Open tgrandje opened 1 month ago
2 tests failed on my machine:
FAILED tests/download/test_pynsee_download.py::MyTests::test_download_file_all - AssertionError: False is not true
FAILED tests/geodata/test_pynsee_geodata.py::TestFunction::test_get_geodata_short - ValueError: !!! geometry column is missing !!!
Second one might be linked to a proxy configuration (there is a requests Session built on the fly among the test): let's see what is happening on github.
First failure shouldn't be linked to this PR (I'll wait for the results on github before further inspection if I can)
Ok, I think I've fixed the failing tests on my machine.
I'll also try a patch to requests
using requests-cache
: I'm not sure if github is reusing the same machine everytime it starts a bunch of tests on each python version. If that's the case, we should have fastest results for the whole benchmark (as requests will find previous results from disk instead of performing http(s) requests). We'll see what the results are.
Note: I have to rewrite some of the code, as the session object should be created outside multithreading/multiprocessing to avoid crashing the kernel.
By the way, I seem to recall a discussion validating the testing of only lower and upper python version. Wasn't it ever implemented? Should I do that at the same time?
Am I right to assume the tests are failing because they are checked against the workflows yml from the master branch? (The latest failed test has no step named "Add requests-cache", though you find it in the linked yaml file from the result's page...).
Any idea on how to test the impact of requests-cache on multiple tests? Maybe a temporary adding to the requirements-extra.txt file if that's ok with you?
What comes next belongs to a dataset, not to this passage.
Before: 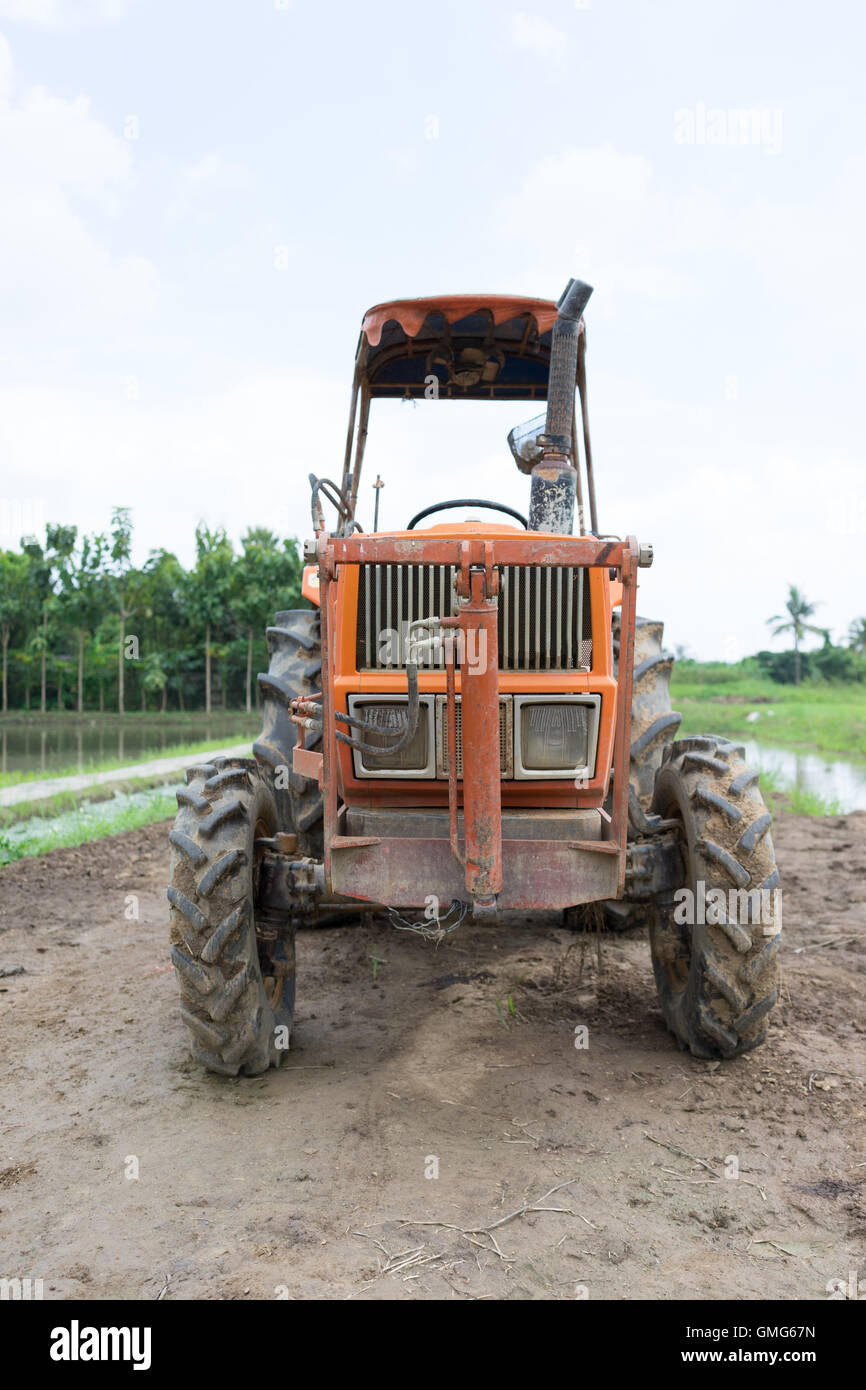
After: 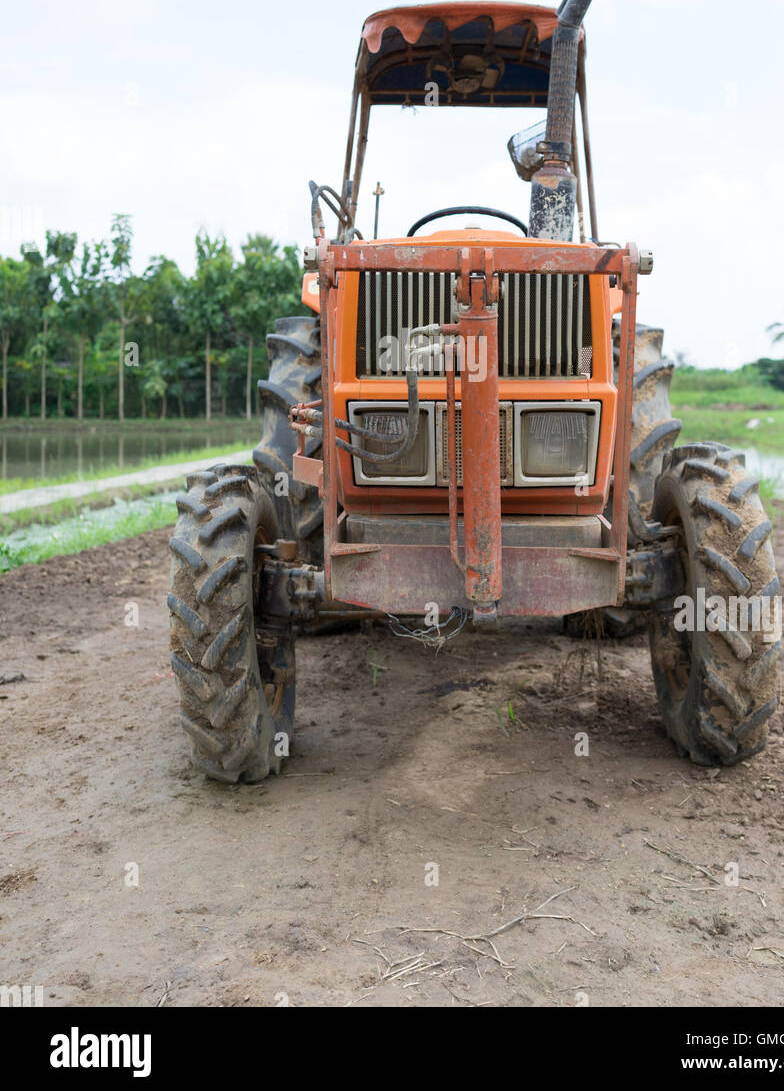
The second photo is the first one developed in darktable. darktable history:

(On my machine, without clearing the cache : first run takes ~30min. Next one: ~5min. The sqlite cache is 1.3 Go though, so not cached as an artifact right now.)
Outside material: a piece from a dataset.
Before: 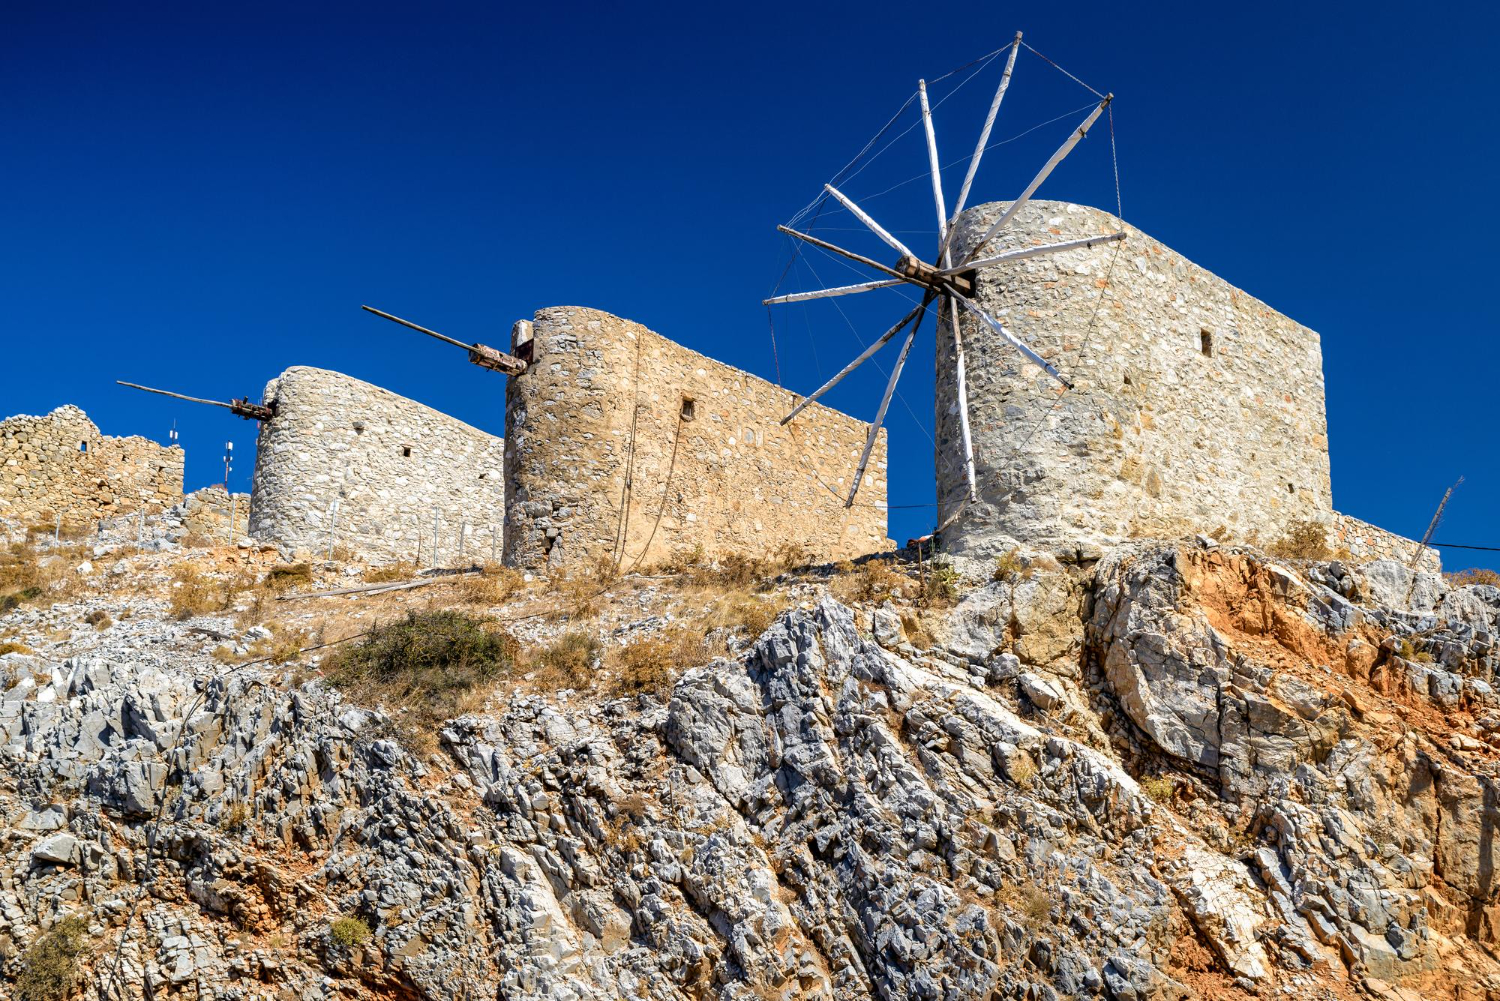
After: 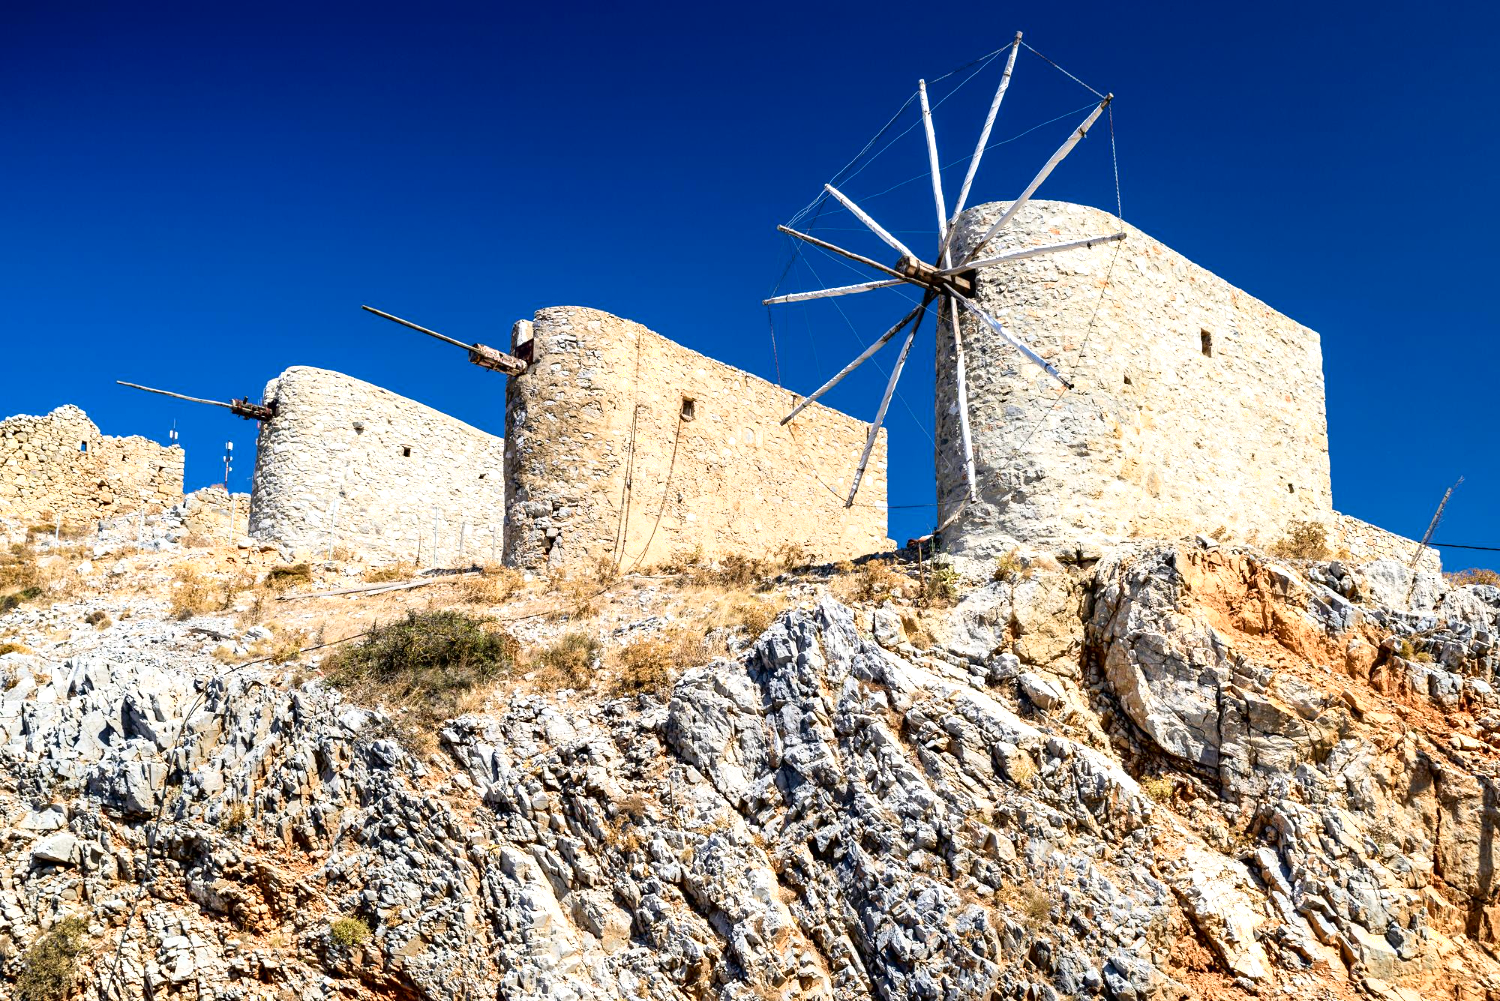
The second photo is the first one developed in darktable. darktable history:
exposure: black level correction 0, exposure 0.5 EV, compensate highlight preservation false
shadows and highlights: shadows -62.32, white point adjustment -5.22, highlights 61.59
By the way, I seem to recall a discussion validating the testing of only lower and upper python version. Wasn't it ever implemented? Should I do that at the same time?
Yes, please! (3.8 and 3.12) But this and the caching should be in a separate PR so we're sure that no bugs can be overlooked.
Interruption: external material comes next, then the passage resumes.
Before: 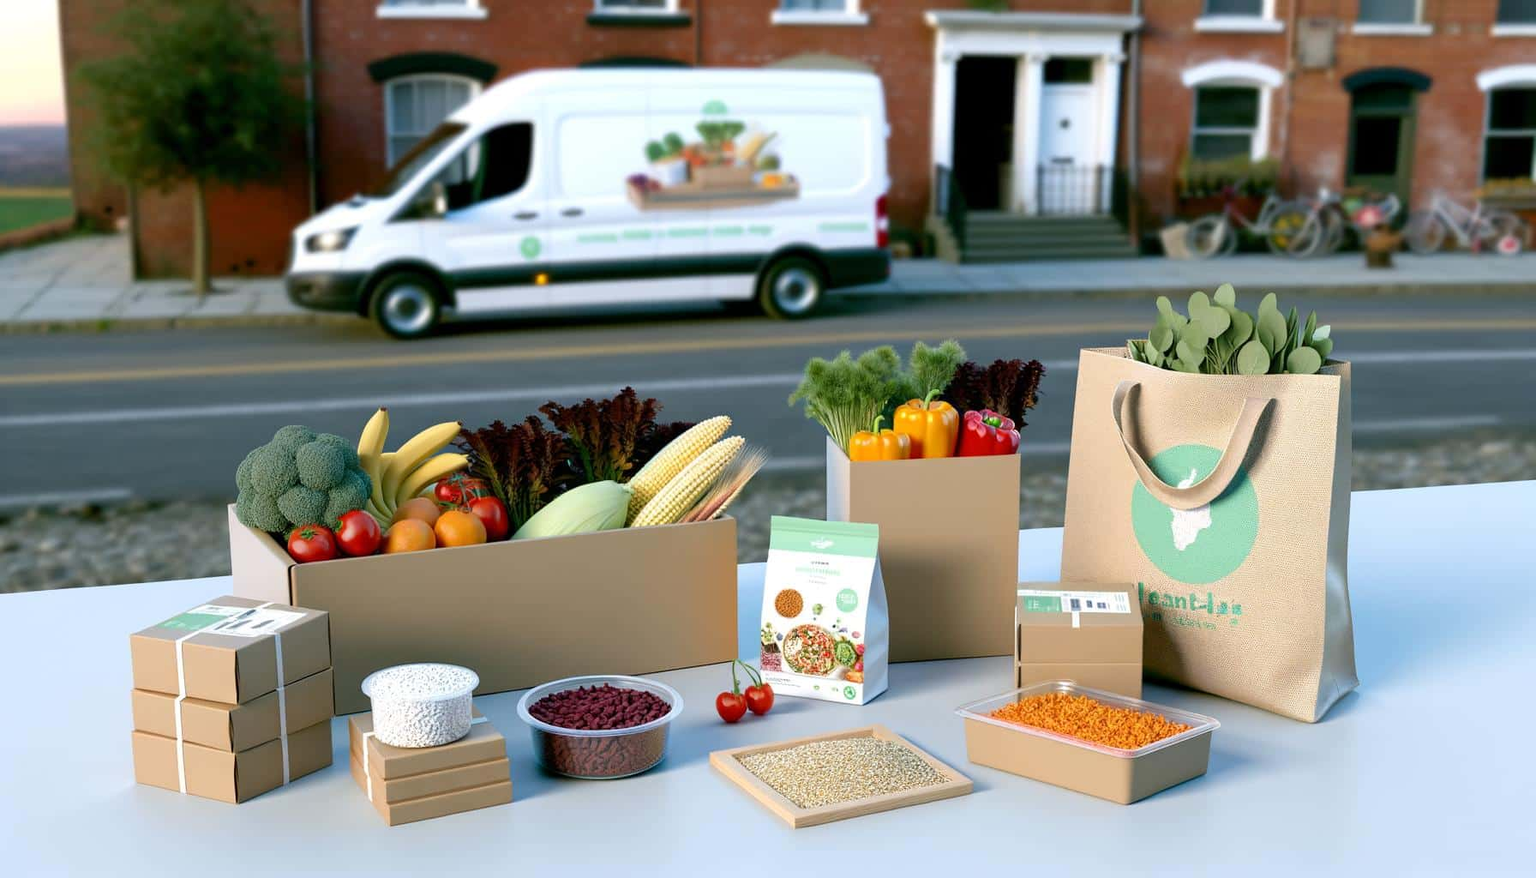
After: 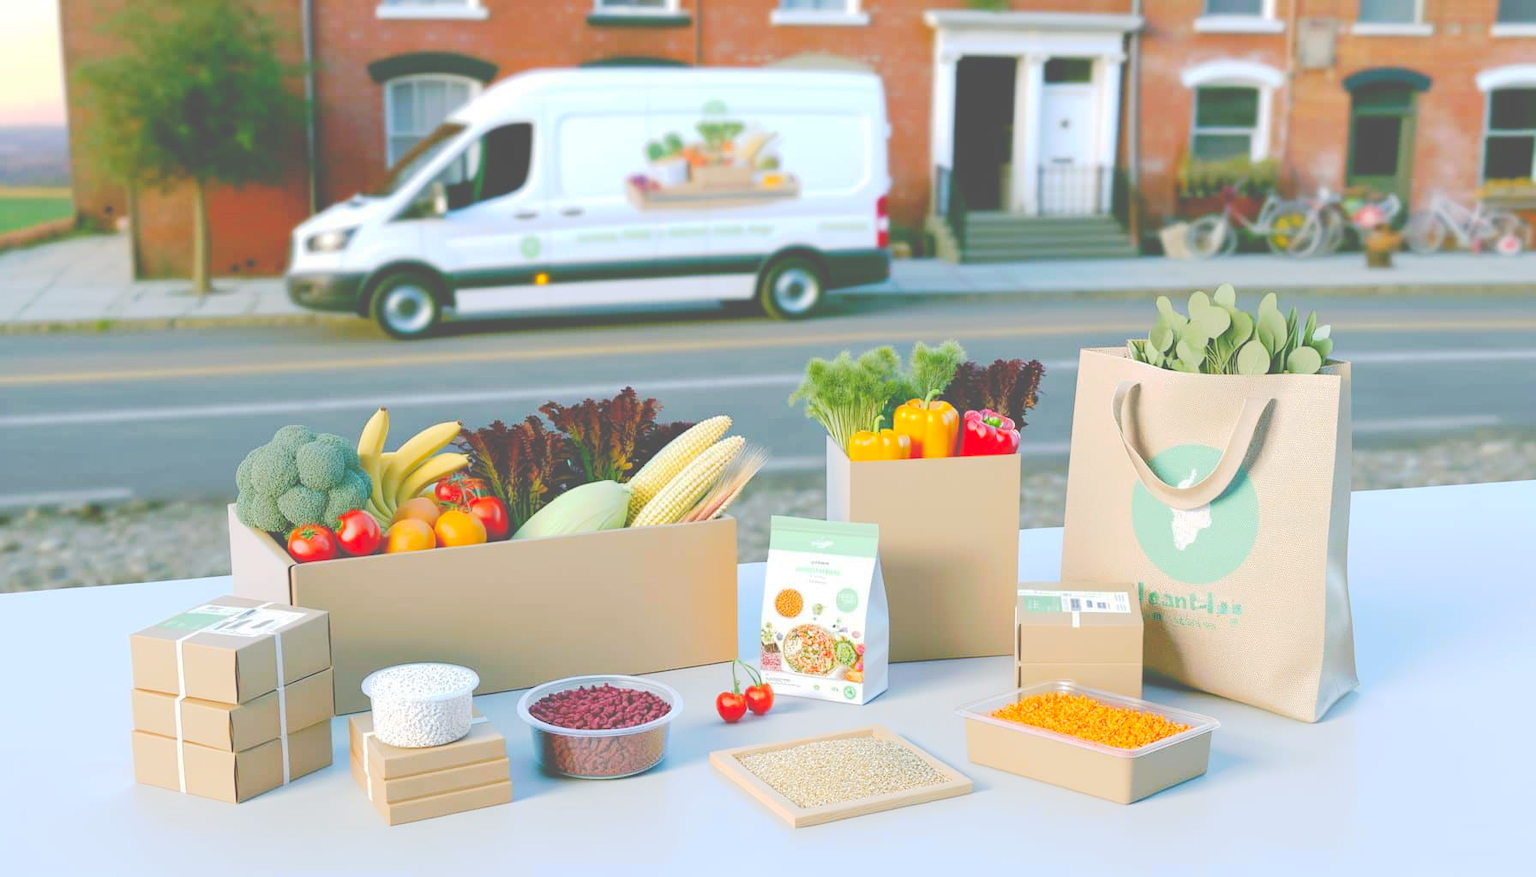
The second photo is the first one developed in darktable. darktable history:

Am I right to assume the tests are failing because they are checked against the workflows yml from the master branch?
Yes, I don't think there is any way to avoid this since otherwise any random malicious PR could leak secrets.
Regarding the geoparquet issue, do I understand correctly that the only reason this fails is because of the GeoFrDataFrame
?
But this and the caching should be in a separate PR so we're sure that no bugs can be overlooked.
Yes, I got carried away... (Started this as resolving a pure geodataframe/arrow issue, then bunked into the mutiprocessing issue, then to 6 hours tests...). If that's ok with you, I'll let the multithreading fix into this one, as that prevented me to carry the tests on my laptop. I'd rather also let the rewriting on session outside of multithreading scope : this is not necessary for classical purposes, but patching requests on the test resulting on crashing the kernel during multithreading. So I'd say that's a 50/50 share between the 2 PR...
I'll revert the caching and python test version into another PR.
Regarding the geoparquet issue, do I understand correctly that the only reason this fails is because of the
GeoFrDataFrame
?
No, there was a unresolved bug still on my first commits. Once I remove the caching and workflow alterations, this should work fine.
No, there was a unresolved bug still on my first commits. Once I remove the caching and workflow alterations, this should work fine.
I meant the original issue of not being able to write the parquet file
Oh, sorry :-)
So yes, I suppose that's one way of thinking: if the GeoFrDataFrame inherits from pd.DataFrame and not gpd.GeoDataFrame, then the .write_parquet method is not the good one. Like I said in the issue, I'm in favor of adding geopandas as a dependency, but I can understand @hadrilec 's reserves. The compromise to move geopandas into the optional dependencies seems a good one, and that's what i dit in the latests commits.
I'm in favor of adding geopandas as a dependency, but I can understand @hadrilec 's reserves. The compromise to move geopandas into the optional dependencies seems a good one, and that's what i dit in the latests commits.
I'm not a fan of that compromise as it adds complexity to a code that, as we've seen, is already quite elaborate. I did not see anyone complaining about geopandas installation over the past year, except one person stuck with python 3.7 on a windows where they could not update anything, and this was just related to not being able to use the version they wanted (we need 0.8+ so this is a non-issue for us).
I agree with you, but I'm also in favor of a quick release of the bugfix (it is heavily slowing some algorithms of mine by downloading 100Mo dataset over and over...).